-- PROBLEM 1 --
Name every court case cited in the passage below, giving each case name as it appears there.

--- start of PASSAGE ---

Heard learned counsel for the parties and perused the contradictory judgments of the courts below and material available on record.
The Honble Supreme court in the case of Joseph John Peter Sandy Vs. Veronica Thomas Rajkumar [(2013)3 SCC 801] has held that the initial burden to prove a document relied upon is always upon its propounder. It was held that even where a document relied upon by the plaintiff is alleged by the defendants to be forged/ fabricated, the burden would be on the plaintiffs to prove that the defendants had executed the agreement and not on the defendants to prove the negative. The Honble Supreme Court held that only when a propounder of a document had discharged the initial burden qua a document having been validly executed, would the onus be shifted on the defendants who claimed it to be was forged/ fabricated. Further in the case of Narbada Devi Gupta Vs. Virendra Kumar Jaiswal, [(2003)8 SCC 745] the Honble Supreme Court has reiterated the well settled principle that the mere production and marking of a document as exhibit before the court cannot be held to be a due proof of its contents and the execution of a document relied upon by a party has to be proved by it through admissible evidence i.e. by the evidence of those persons who can vouchsafe for the truth of the facts in issue. In the case of S. Gopal Reddy Vs. State of A.P. [(1996)4 SCC 596] the Hon'ble Supreme Court has referred to the modes of proof of execution of a document. The Hon'ble Supreme Court has held that even though Section 67 of the Evidence Act, 1872 does not prescribe any particular mode of proof, yet Section 47 of the Evidence Act provides that the opinion of a person who is acquainted with the handwriting of a particular person is a relevant fact. Similarly opinion of a handwriting expert is also a relevant fact for identifying any handwriting. Aside aforesaid, the ordinary method for proving a document is of calling as a witness the person who had executed the document or saw it being executed or signed or is otherwise qualified and competent to express his opinion as to the handwriting. The other method of proving the document is by comparison of handwriting as envisaged under Section 73 of the Evidence Act, besides of the admission of person against whom the document is intended to be used. The aforesaid modes have been held by the Hon'ble Supreme Court as the legitimate methods of proving a document. In State (Delhi Admn.) Vs. Pali Ram [(1979)2 SCC 158] the Hon'ble Supreme Court has held as under:
Just as in English Law, the Indian Evidence Act recognises two direct methods of proving the handwriting of a person:
(1) By an admission of the person who wrote it.

--- end of PASSAGE ---
--- start of DATA TO PROCESS ---

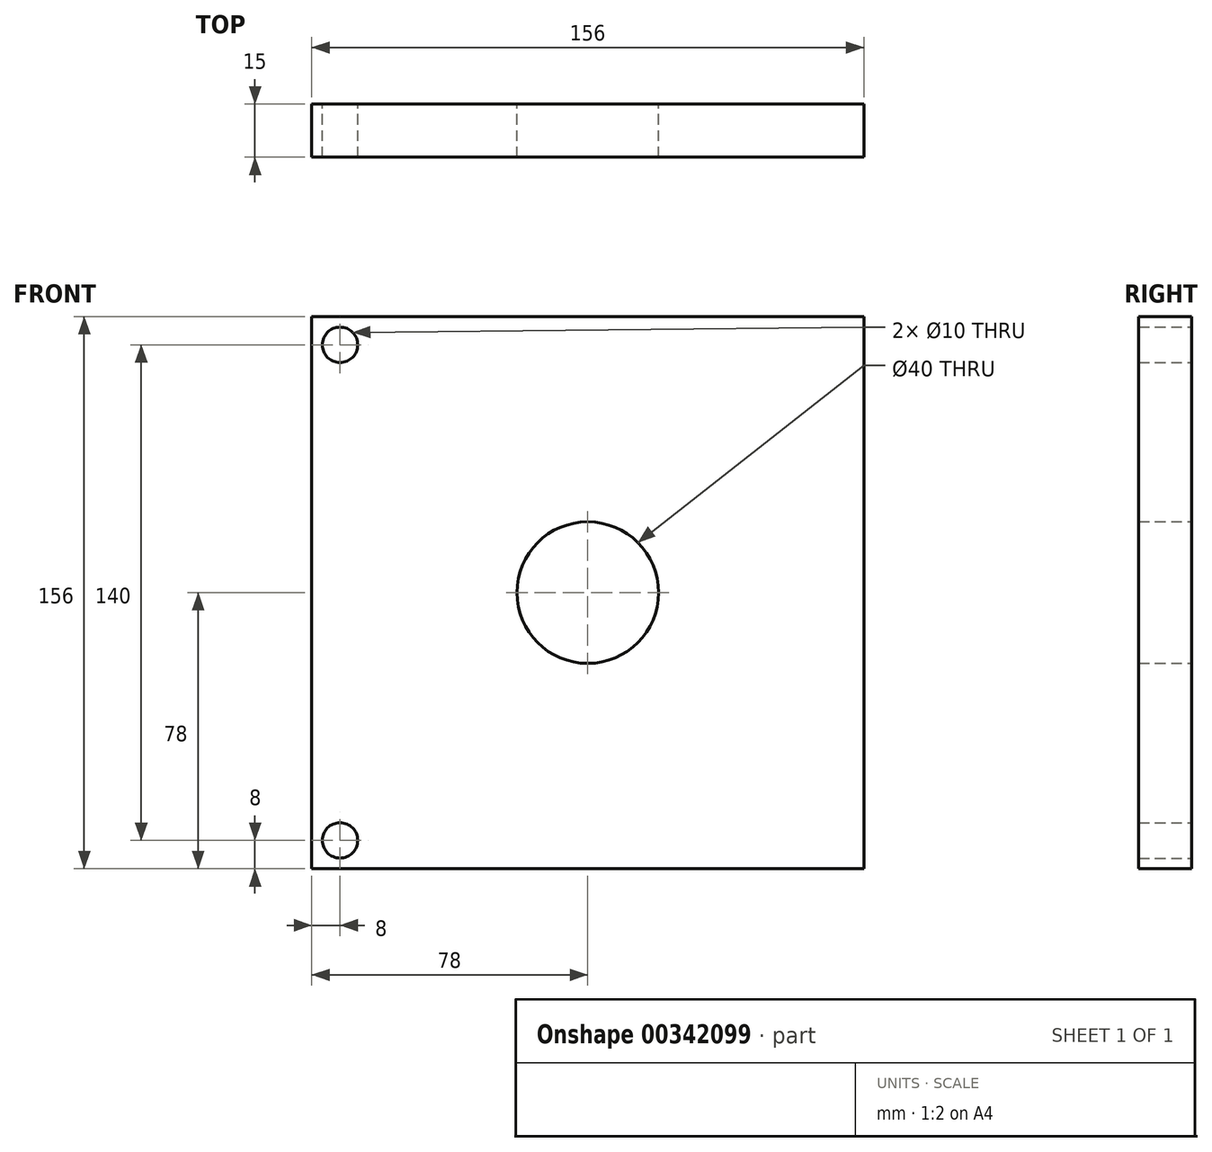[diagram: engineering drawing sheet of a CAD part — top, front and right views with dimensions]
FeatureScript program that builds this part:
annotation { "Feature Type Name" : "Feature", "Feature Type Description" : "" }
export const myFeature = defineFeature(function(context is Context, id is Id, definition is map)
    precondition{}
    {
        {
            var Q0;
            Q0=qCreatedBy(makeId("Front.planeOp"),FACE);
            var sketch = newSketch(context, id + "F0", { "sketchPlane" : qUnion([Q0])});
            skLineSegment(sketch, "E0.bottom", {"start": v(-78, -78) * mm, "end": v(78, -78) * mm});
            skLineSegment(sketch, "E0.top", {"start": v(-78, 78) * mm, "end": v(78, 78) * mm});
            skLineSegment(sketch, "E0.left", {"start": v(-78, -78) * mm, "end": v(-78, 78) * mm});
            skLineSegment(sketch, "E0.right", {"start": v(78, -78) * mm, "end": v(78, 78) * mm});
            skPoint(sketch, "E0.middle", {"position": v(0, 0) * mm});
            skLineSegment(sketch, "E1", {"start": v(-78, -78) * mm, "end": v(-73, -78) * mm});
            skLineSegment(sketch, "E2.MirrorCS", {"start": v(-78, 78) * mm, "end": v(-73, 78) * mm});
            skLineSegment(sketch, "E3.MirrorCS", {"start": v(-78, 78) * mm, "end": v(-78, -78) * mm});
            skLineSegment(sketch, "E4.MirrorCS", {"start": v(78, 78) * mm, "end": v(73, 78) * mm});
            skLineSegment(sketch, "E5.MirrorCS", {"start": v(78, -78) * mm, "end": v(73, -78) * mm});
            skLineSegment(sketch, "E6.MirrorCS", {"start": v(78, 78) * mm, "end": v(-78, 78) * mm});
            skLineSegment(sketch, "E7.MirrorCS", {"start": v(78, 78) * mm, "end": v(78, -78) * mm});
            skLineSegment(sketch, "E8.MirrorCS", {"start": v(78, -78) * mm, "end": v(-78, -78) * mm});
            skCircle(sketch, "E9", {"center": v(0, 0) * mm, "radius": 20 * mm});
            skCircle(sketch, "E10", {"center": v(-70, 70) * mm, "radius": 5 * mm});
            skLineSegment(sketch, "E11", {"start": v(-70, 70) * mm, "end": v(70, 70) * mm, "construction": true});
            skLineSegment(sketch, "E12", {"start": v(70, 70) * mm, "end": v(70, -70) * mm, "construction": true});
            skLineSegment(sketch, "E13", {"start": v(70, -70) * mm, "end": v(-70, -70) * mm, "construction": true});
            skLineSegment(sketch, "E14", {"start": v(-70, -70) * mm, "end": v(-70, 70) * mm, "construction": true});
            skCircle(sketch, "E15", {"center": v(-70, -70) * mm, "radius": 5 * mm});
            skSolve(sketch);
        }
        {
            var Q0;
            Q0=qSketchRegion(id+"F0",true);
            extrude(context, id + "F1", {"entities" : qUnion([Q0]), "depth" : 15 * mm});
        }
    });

--- end of DATA TO PROCESS ---
--- start of DATA TO PROCESS ---

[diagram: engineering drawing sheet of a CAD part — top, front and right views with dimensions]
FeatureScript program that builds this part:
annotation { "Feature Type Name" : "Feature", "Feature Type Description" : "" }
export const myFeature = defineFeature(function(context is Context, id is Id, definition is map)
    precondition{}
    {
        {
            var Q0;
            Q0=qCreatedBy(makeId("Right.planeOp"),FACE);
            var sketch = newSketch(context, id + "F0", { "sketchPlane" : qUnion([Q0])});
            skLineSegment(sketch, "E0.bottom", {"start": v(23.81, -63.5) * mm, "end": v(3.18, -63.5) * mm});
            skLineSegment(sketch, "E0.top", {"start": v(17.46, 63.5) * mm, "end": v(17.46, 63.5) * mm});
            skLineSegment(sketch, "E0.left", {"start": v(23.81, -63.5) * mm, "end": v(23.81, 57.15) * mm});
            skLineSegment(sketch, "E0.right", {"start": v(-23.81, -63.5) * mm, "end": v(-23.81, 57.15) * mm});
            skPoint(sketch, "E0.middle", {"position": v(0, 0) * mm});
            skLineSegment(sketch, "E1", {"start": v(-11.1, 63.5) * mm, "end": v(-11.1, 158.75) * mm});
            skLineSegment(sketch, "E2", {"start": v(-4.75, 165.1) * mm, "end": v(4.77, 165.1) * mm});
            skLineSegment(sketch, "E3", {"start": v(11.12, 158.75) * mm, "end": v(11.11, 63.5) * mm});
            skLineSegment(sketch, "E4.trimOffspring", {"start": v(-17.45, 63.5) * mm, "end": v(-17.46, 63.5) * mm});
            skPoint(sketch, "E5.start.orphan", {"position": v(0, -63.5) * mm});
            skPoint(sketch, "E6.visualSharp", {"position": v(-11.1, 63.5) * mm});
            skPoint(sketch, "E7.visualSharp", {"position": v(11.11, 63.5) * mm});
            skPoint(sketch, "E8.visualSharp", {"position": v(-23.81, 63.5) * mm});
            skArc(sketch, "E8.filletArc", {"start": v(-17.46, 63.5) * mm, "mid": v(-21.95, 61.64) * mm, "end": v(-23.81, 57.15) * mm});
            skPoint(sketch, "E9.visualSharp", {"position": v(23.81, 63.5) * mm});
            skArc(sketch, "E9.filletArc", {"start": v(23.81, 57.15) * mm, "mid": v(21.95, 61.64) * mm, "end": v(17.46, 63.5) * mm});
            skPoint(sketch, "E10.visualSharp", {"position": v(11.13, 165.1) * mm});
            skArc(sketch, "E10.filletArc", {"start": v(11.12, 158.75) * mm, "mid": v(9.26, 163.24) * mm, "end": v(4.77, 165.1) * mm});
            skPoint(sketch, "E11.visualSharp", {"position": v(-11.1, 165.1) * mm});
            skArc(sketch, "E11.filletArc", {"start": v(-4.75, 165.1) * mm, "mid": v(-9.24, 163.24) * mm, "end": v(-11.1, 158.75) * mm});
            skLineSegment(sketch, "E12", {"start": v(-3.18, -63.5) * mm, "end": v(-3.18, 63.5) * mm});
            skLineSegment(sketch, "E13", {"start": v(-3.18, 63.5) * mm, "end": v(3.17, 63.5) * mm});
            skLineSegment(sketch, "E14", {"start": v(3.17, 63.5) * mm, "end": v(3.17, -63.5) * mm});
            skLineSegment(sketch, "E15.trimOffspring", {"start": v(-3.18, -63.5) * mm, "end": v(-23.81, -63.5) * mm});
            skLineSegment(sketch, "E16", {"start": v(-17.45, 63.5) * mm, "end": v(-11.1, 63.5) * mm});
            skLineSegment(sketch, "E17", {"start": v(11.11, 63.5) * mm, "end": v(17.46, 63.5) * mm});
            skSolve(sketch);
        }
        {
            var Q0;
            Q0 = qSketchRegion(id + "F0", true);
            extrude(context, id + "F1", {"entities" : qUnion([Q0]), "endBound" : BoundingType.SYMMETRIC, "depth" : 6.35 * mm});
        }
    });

--- end of DATA TO PROCESS ---

-- PROBLEM 2 --
Gather each line in the rows above that contains the string "position".

-- EXERCISE SOLUTION 1 --
- Joseph John Peter Sandy Vs. Veronica Thomas Rajkumar
- Narbada Devi Gupta Vs. Virendra Kumar Jaiswal
- S. Gopal Reddy Vs. State of A.P.
- State (Delhi Admn.) Vs. Pali Ram

-- EXERCISE SOLUTION 2 --
            skPoint(sketch, "E0.middle", {"position": v(0, 0) * mm});
            skPoint(sketch, "E0.middle", {"position": v(0, 0) * mm});
            skPoint(sketch, "E5.start.orphan", {"position": v(0, -63.5) * mm});
            skPoint(sketch, "E6.visualSharp", {"position": v(-11.1, 63.5) * mm});
            skPoint(sketch, "E7.visualSharp", {"position": v(11.11, 63.5) * mm});
            skPoint(sketch, "E8.visualSharp", {"position": v(-23.81, 63.5) * mm});
            skPoint(sketch, "E9.visualSharp", {"position": v(23.81, 63.5) * mm});
            skPoint(sketch, "E10.visualSharp", {"position": v(11.13, 165.1) * mm});
            skPoint(sketch, "E11.visualSharp", {"position": v(-11.1, 165.1) * mm});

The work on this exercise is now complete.